Armelle n’exprimait pas la vérité par affection. Elle commençait par trouver que son existence était monotone.

Elle reprit :

— Vous savez, ma tante, combien je vous chéris tous les deux, mais mon oncle, quand je veux un peu voyager, me répond : ce n’est plus de nos âges, mon enfant, et vous-même, bonne tante, quand je vous demande d’effectuer une course un peu longue, vous vous récriez. Il me semble que mes pieds aimeraient… que j’aimerais… à tout prendre, je ne sais pas ce que j’aimerais !
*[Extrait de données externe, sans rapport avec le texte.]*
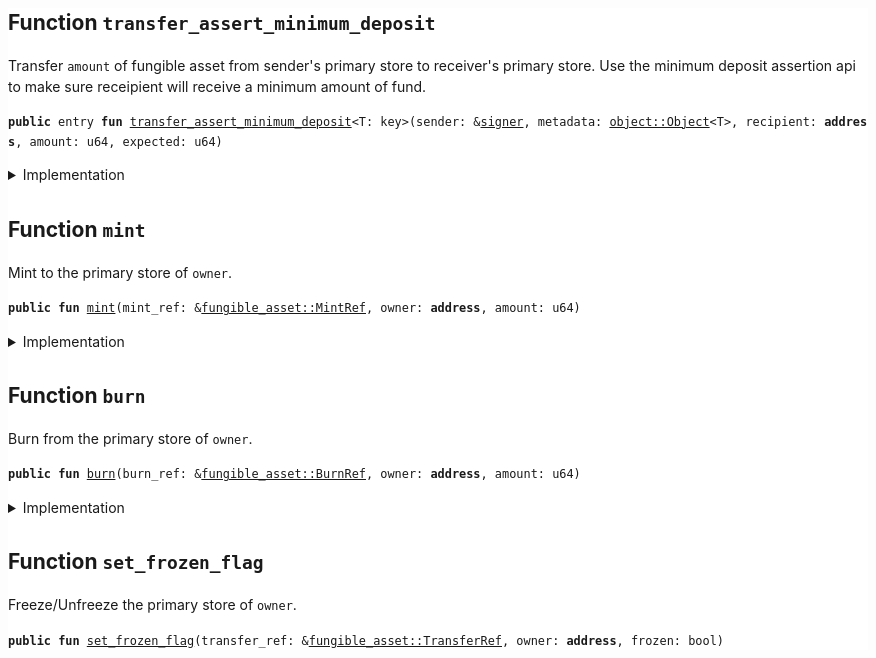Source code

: ## Function `transfer_assert_minimum_deposit`

Transfer <code>amount</code> of fungible asset from sender's primary store to receiver's primary store.
Use the minimum deposit assertion api to make sure receipient will receive a minimum amount of fund.


<pre><code><b>public</b> entry <b>fun</b> <a href="primary_fungible_store.md#0x1_primary_fungible_store_transfer_assert_minimum_deposit">transfer_assert_minimum_deposit</a>&lt;T: key&gt;(sender: &<a href="../../cedra-stdlib/../move-stdlib/doc/signer.md#0x1_signer">signer</a>, metadata: <a href="object.md#0x1_object_Object">object::Object</a>&lt;T&gt;, recipient: <b>address</b>, amount: u64, expected: u64)
</code></pre>



<details><summary>Implementation</summary></details>

<a id="0x1_primary_fungible_store_mint"></a>

## Function `mint`

Mint to the primary store of <code>owner</code>.


<pre><code><b>public</b> <b>fun</b> <a href="primary_fungible_store.md#0x1_primary_fungible_store_mint">mint</a>(mint_ref: &<a href="fungible_asset.md#0x1_fungible_asset_MintRef">fungible_asset::MintRef</a>, owner: <b>address</b>, amount: u64)
</code></pre>



<details><summary>Implementation</summary></details>

<a id="0x1_primary_fungible_store_burn"></a>

## Function `burn`

Burn from the primary store of <code>owner</code>.


<pre><code><b>public</b> <b>fun</b> <a href="primary_fungible_store.md#0x1_primary_fungible_store_burn">burn</a>(burn_ref: &<a href="fungible_asset.md#0x1_fungible_asset_BurnRef">fungible_asset::BurnRef</a>, owner: <b>address</b>, amount: u64)
</code></pre>



<details><summary>Implementation</summary></details>

<a id="0x1_primary_fungible_store_set_frozen_flag"></a>

## Function `set_frozen_flag`

Freeze/Unfreeze the primary store of <code>owner</code>.


<pre><code><b>public</b> <b>fun</b> <a href="primary_fungible_store.md#0x1_primary_fungible_store_set_frozen_flag">set_frozen_flag</a>(transfer_ref: &<a href="fungible_asset.md#0x1_fungible_asset_TransferRef">fungible_asset::TransferRef</a>, owner: <b>address</b>, frozen: bool)
</code></pre>
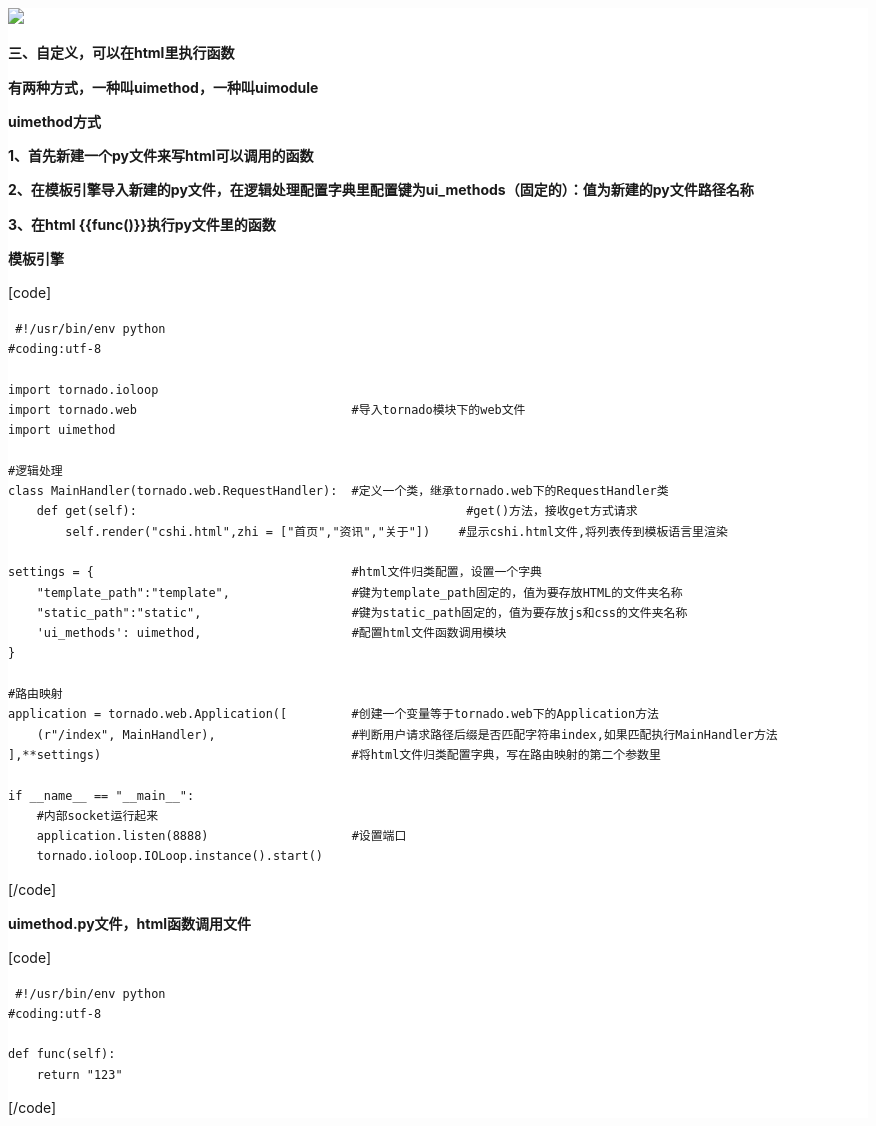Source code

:![](https://images2015.cnblogs.com/blog/955761/201705/955761-20170514215538879-1872305244.png)





**三、自定义，可以在html里执行函数**

**有两种方式，一种叫uimethod，一种叫uimodule**

****uimethod方式****

****1、首先新建一个py文件来写html可以调用的函数****

****2、在模板引擎导入新建的py文件，在逻辑处理配置字典里配置键为ui_methods（固定的）：值为新建的py文件路径名称****

****3、在html {{func()}}执行py文件里的函数****

****模板引擎****

[code]

     #!/usr/bin/env python
    #coding:utf-8
    
    import tornado.ioloop
    import tornado.web                              #导入tornado模块下的web文件
    import uimethod
    
    #逻辑处理
    class MainHandler(tornado.web.RequestHandler):  #定义一个类，继承tornado.web下的RequestHandler类
        def get(self):                                              #get()方法，接收get方式请求
            self.render("cshi.html",zhi = ["首页","资讯","关于"])    #显示cshi.html文件,将列表传到模板语言里渲染
    
    settings = {                                    #html文件归类配置，设置一个字典
        "template_path":"template",                 #键为template_path固定的，值为要存放HTML的文件夹名称
        "static_path":"static",                     #键为static_path固定的，值为要存放js和css的文件夹名称
        'ui_methods': uimethod,                     #配置html文件函数调用模块
    }
    
    #路由映射
    application = tornado.web.Application([         #创建一个变量等于tornado.web下的Application方法
        (r"/index", MainHandler),                   #判断用户请求路径后缀是否匹配字符串index,如果匹配执行MainHandler方法
    ],**settings)                                   #将html文件归类配置字典，写在路由映射的第二个参数里
    
    if __name__ == "__main__":
        #内部socket运行起来
        application.listen(8888)                    #设置端口
        tornado.ioloop.IOLoop.instance().start()
[/code]

**uimethod.py文件，html函数调用文件**

[code]

     #!/usr/bin/env python
    #coding:utf-8
    
    def func(self):
        return "123"
[/code]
Armelle s’était arrêtée en voyant les traits de sa tante s’assombrir. Elle eut peur de la tourmenter et elle reprit la conversation sur des sujets moins personnels. L’âge d’Armelle lui permettait d’espérer presque sans espoir. Elle était décidée a passer sa vie sans surprise dans l’hôtel où on l’avait recueillie, mais malgré cet avenir, tremblotait au fond de cette obscurité la flamme magique de l’espérance.
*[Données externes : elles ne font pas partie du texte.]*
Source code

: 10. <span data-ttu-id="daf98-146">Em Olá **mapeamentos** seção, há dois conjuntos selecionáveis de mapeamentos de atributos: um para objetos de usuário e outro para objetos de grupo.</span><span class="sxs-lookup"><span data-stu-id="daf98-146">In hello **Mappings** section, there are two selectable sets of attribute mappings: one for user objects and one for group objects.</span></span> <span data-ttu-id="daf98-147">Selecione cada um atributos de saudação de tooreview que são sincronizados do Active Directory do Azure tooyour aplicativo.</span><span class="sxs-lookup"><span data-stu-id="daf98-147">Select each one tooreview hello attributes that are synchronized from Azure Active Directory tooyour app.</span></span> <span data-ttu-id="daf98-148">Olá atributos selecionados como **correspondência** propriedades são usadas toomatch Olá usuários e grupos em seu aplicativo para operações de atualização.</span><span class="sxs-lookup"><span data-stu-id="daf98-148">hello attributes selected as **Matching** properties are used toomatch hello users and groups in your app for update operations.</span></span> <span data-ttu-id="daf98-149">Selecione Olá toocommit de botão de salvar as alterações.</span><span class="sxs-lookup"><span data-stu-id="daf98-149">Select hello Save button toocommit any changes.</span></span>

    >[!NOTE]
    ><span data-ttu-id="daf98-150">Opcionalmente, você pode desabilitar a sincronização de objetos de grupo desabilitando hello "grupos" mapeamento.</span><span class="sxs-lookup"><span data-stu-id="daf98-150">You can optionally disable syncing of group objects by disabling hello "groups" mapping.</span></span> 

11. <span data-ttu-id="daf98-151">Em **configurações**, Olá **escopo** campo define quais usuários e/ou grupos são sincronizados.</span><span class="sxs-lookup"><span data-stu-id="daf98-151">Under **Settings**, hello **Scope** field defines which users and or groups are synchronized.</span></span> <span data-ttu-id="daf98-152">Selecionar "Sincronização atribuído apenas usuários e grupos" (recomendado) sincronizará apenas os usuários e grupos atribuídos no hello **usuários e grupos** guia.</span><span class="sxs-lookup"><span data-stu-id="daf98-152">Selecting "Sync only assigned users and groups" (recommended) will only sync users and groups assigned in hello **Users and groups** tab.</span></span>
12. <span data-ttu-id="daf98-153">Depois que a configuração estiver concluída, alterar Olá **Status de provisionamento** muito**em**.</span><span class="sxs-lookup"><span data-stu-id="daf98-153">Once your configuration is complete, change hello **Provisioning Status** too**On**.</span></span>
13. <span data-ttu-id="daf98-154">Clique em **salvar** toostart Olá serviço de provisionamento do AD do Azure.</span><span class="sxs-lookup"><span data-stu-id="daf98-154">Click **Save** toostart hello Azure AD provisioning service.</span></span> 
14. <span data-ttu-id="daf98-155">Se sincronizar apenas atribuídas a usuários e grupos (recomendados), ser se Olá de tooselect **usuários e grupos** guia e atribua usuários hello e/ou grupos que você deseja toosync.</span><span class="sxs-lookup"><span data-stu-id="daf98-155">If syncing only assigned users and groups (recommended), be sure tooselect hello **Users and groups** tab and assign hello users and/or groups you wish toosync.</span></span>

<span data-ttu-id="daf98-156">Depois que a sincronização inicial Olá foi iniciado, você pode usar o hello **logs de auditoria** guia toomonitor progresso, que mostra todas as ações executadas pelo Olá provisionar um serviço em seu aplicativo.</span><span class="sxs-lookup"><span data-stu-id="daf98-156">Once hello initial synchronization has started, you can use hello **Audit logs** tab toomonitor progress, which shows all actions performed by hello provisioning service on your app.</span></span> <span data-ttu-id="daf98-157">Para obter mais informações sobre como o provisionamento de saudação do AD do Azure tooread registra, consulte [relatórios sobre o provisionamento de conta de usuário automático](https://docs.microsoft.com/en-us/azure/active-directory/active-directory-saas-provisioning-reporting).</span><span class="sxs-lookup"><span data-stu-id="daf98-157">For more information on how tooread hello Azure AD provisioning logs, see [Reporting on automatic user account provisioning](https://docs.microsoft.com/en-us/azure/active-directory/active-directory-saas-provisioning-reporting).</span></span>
Cependant ses paroles avaient fait du chemin dans l’esprit de sa tante.

Elle se souvint de ses vingt ans et elle évoqua le cercle de jeunesse qui l’entourait. Il y avait Solange. Anne, Edmée, Stéphanie et d’autres. L’on se voyait de château à château, on se donnait rendez-vous l’hiver, aux chasses où leurs pères se rendaient. On se retrouvait à quelque bal que l’une de ces dames donnait pour l’anniversaire d’une de ses filles. Les parents étalent jeunes, la cordialité s’entretenait.